WHAT IS EXPECTED: Give the records below as a Markdown table with the columns Row and Line. Each line goes in its own row with its number, and blank lines are left out.

[Transcribed page contents]
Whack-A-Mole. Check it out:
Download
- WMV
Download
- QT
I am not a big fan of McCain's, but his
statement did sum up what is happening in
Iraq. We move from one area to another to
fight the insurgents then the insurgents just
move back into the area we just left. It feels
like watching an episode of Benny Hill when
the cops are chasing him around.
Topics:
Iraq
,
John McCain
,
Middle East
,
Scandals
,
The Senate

RESPONSE AREA:
| Row | Line |
|---|---|
| 1 | Whack-A-Mole. Check it out: |
| 2 | Download |
| 3 | - WMV |
| 4 | Download |
| 5 | - QT |
| 6 | I am not a big fan of McCain's, but his |
| 7 | statement did sum up what is happening in |
| 8 | Iraq. We move from one area to another to |
| 9 | fight the insurgents then the insurgents just |
| 10 | move back into the area we just left. It feels |
| 11 | like watching an episode of Benny Hill when |
| 12 | the cops are chasing him around. |
| 13 | Topics: |
| 14 | Iraq |
| 15 | , |
| 16 | John McCain |
| 17 | , |
| 18 | Middle East |
| 19 | , |
| 20 | Scandals |
| 21 | , |
| 22 | The Senate |